Timer migration can be disabled with the following command:
$ echo 0 > /proc/sys/kernel/timer_migration
Disable Swap
Accessing anonymous memory that has been swapped to disk results in a major page fault. Handling page faults can further increase latency and unpredictability, which is undesirable in real-time tasks. Swap can be disabled with following command:
$ swapoff -a
Verify Benchmark Performance
After installing the real-time Linux kernel, it’s a good idea to benchmark the system to establish confidence that the system is properly configured. Perform either of the following commands to install Cyclictest. Cyclictest is most commonly used for benchmarking real-time systems. It is one of the most frequently used tools for evaluating the relative performance of an RT. Cyclictest accurately and repeatedly measures the difference between a thread’s intended wake-up time and the time at which it actually wakes up to provide statistics about the system’s latency. It can measure latency in real-time systems caused by the hardware, the firmware, and the operating system.
Please use rt-tests v2.6
to collect performance, which support to pin threads to specific isolate core and avoid main thread in same core with the measurement threads.
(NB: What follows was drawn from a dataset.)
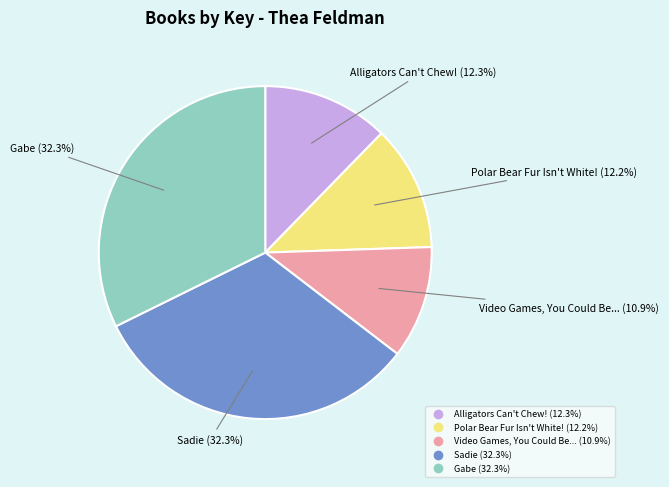

Is there a majority slice in this chart?

No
Follow with below steps, you can find cyclictest v2.6
in rt-tests-2.6
:
$ wget https://web.git.kernel.org/pub/scm/utils/rt-tests/rt-tests.git/snapshot/rt-tests-2.6.tar.gz
$ tar zxvf rt-tests-2.6.tar.gz
$ cd rt-tests-2.6
$ make
Note: Please ensure you had installed libnuma-dev
as dependence before compilation.
$ sudo apt install libnuma-dev
An example command that runs the cyclictest benchmark as below:
$ cyclictest -mp 99 -t1 -a 13 -i 1000 --laptop -D 72h -N --mainaffinity 12
Default parameters are used unless otherwise specified. Run cyclictest --help
to list the modifiable arguments.
option |
Explanation |
---|---|
-p |
priority of highest priority thread |
-t |
one thread per available processor |
-a |
Run thread #N on processor #N, or if CPUSET given, pin threads to that set of processors in round-robin order |
-i |
base interval of thread in us default=1000 |
-D |
specify a length for the test run |
-N |
print results in ns instead of us(default us) |
–mainaffinity |
Run the main thread on CPU #N. This only affects the main thread and not the measurement threads |
-m |
lock current and future memory allocations |
–laptop |
Not setting |
On a realtime-enabled system, the result might be similar to the following:
T: 0 ( 3407) P:99 I:1000 C: 100000 Min: 928 Act: 1376 Avg: 1154 Max: 18373
This result indicates an apparent short-term worst-case latency of 18 us. According to this, it is important to pay attention to the Max values as these are indicators of outliers. Even if the system has decent Avg (average) values, a single outlier as indicated by Max is enough to break or disturb a real-time system.
If the real-time data is not good by default installation, please refer to OS Setup for BIOS optimization and Optimize Performance to optimize Linux OS and application runtime on Intel® Processors.